Sample screenshots are shown using a Pixel phone; however, most modern Android devices also have a apps section. Each manufacturer may list it in a slightly different location, but you can search the settings menu for “apps” or “all apps” and you should find it the same way.

Alternatively, you can press the Erase all data button followed by OKAY to start over if the above method does not work properly. Note: if you select Erase all data, everything in the Device Health Services the app will be deleted. You can go this route if all else fails; otherwise, the Reset adaptive brightness the above option is the way to go here.

If none of these tips seem to work for you, you’ll want to keep an eye out for software updates that include fixes for the auto-brightness feature. Although Google usually lists Adaptive Brightness bug fixes in update logs, it sometimes omits details that affect a small number of users. For example, the Pixel 6 received a few updates to improve the reliability of adaptive brightness on these devices. These weird bugs or glitches can sometimes cause problems beyond what you can fix on your own. If so, you’ll probably have to wait for an official fix from your device manufacturer, unfortunately; make sure the issue is listed on the manufacturer’s forums and mention the issue on social media, as manufacturers tend to pick up the pace when there’s a lot of visibility around a bug.

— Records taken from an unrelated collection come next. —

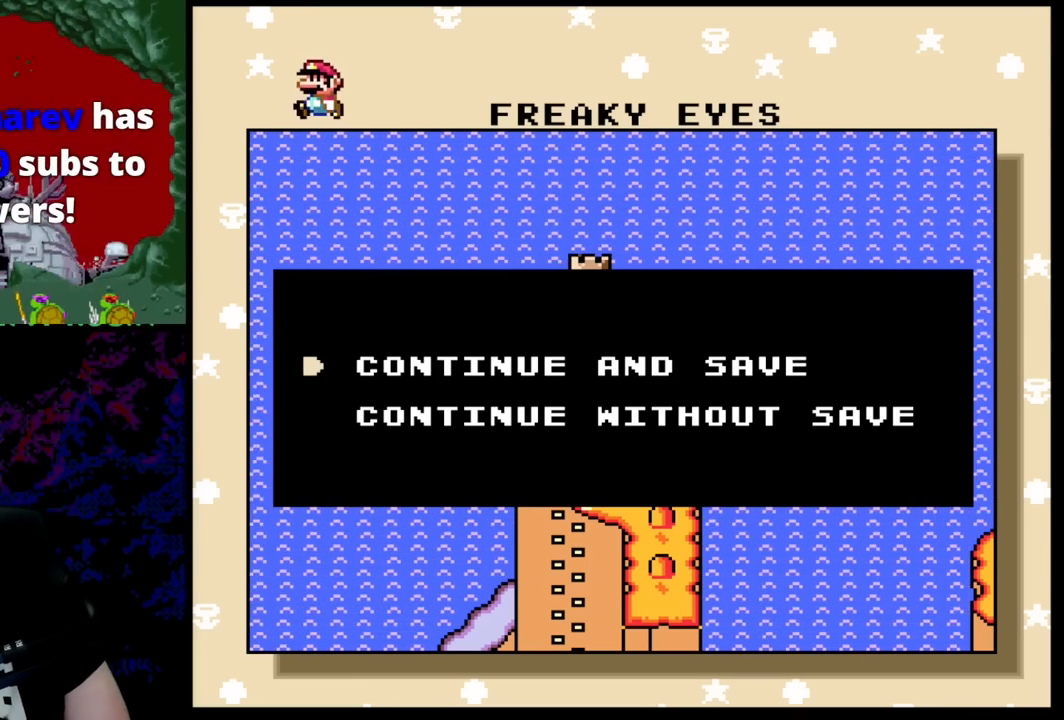
{"buttons": ["L1", "R1"], "events": []}
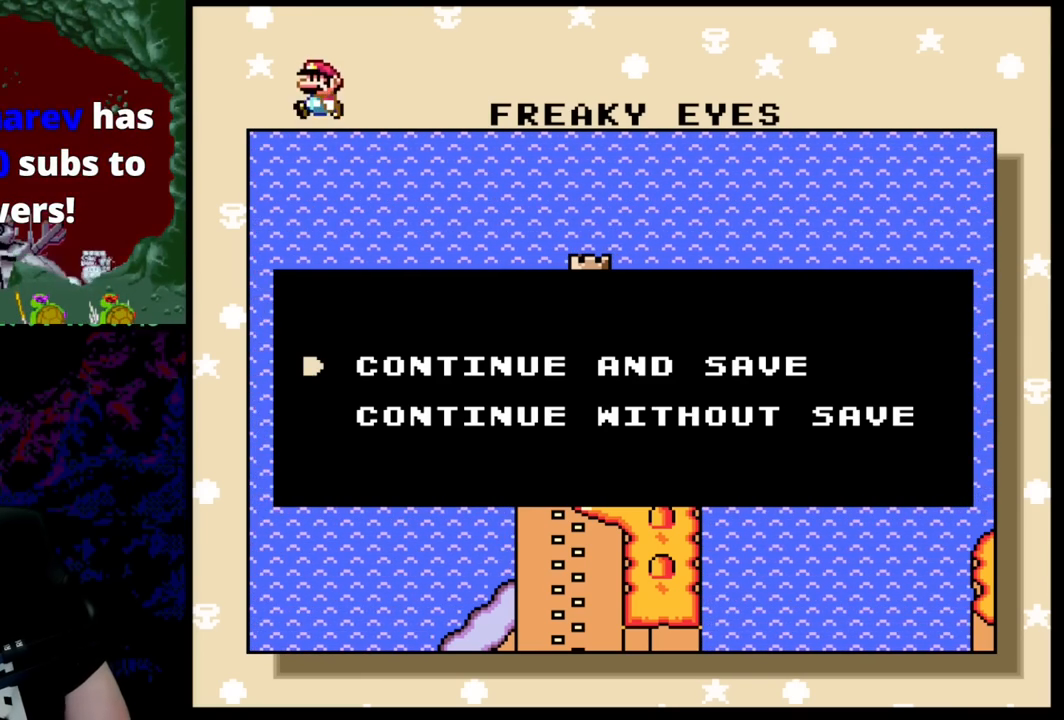
{"buttons": ["L1", "R1"], "events": []}
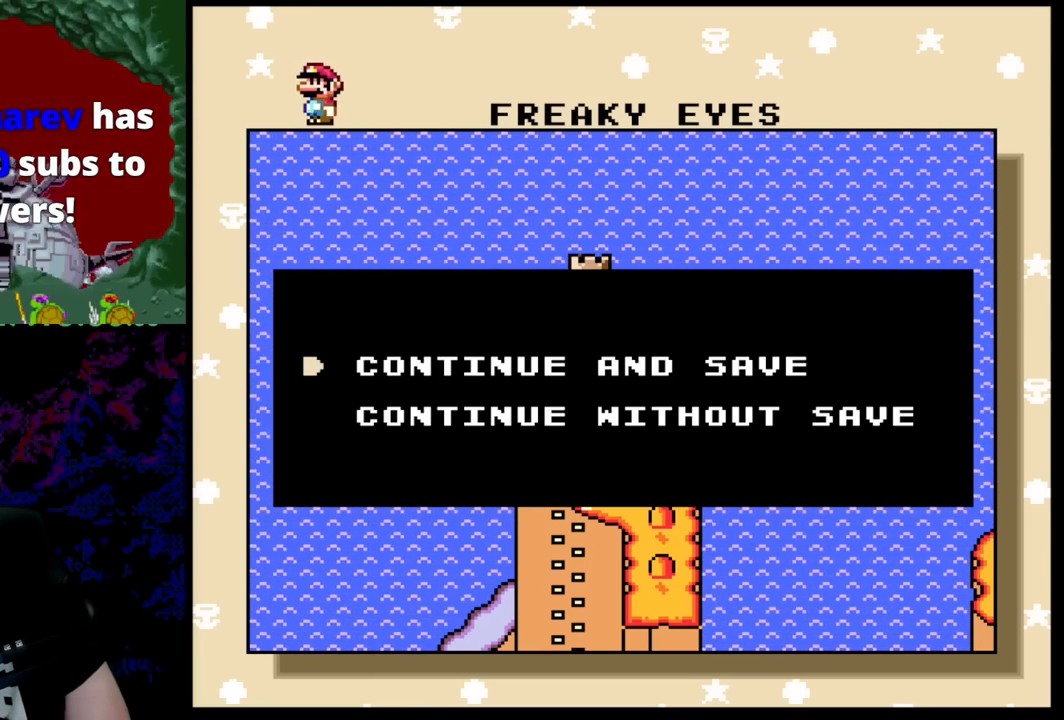
{"buttons": ["L1", "R1"], "events": []}
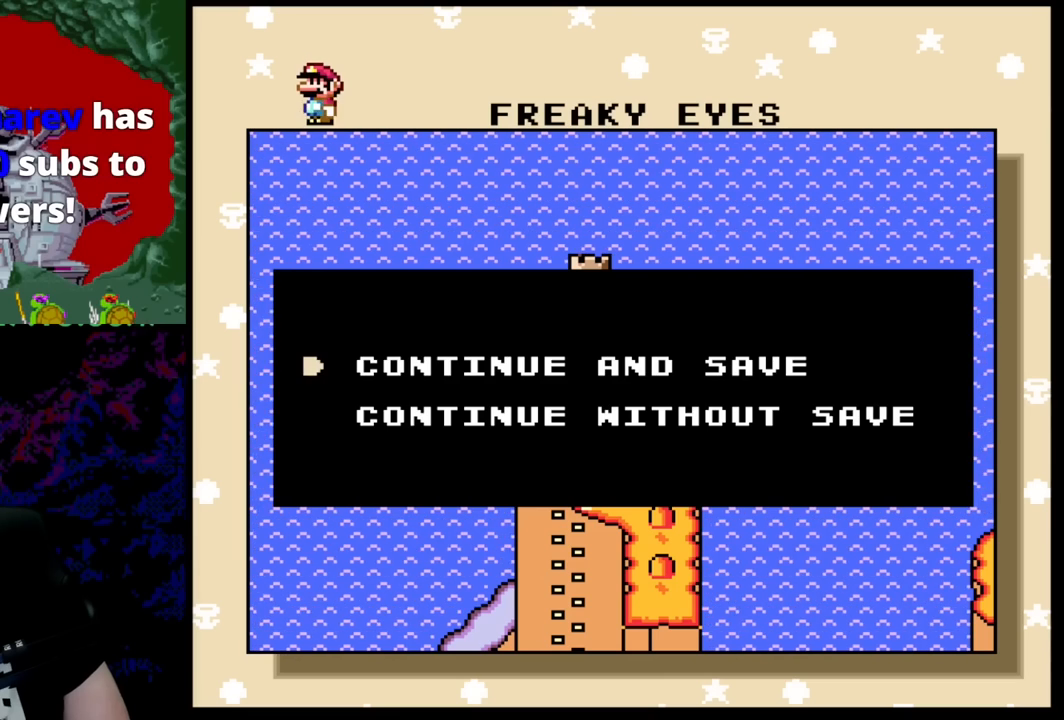
{"buttons": ["L1", "R1"], "events": []}
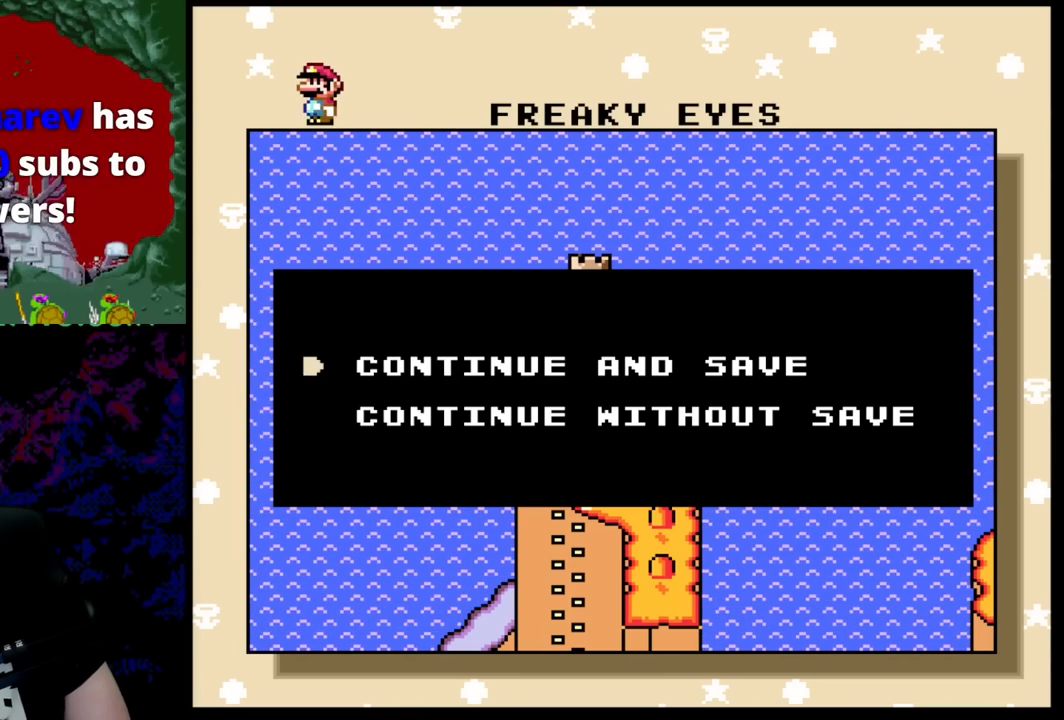
{"buttons": ["L1", "R1"], "events": []}
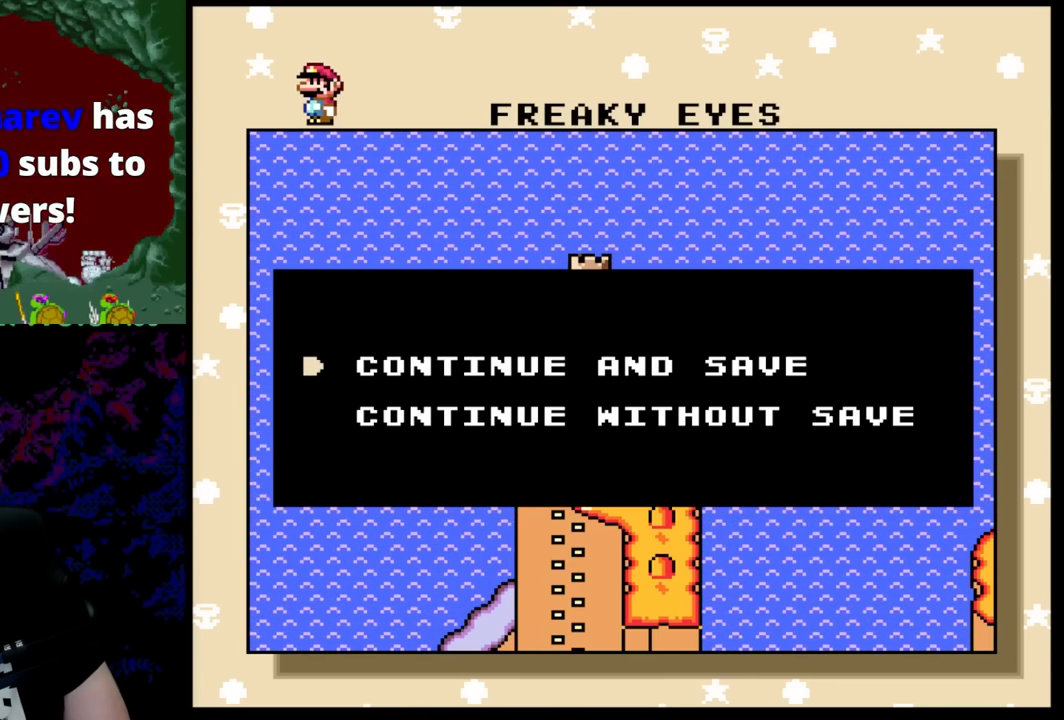
{"buttons": ["L1", "R1"], "events": []}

Step Up Your Android Customization Game

Adaptive brightness is a great feature to enable when it’s working properly. however, it can also cause inconvenience if he starts acting up. Instead of disabling the feature and never using it again, you might be able to save your experience by resetting the adaptive brightness settings. Once you’ve got the adaptive brightness under control, why not make a few more tweaks to customize the Android 12 Material You theme?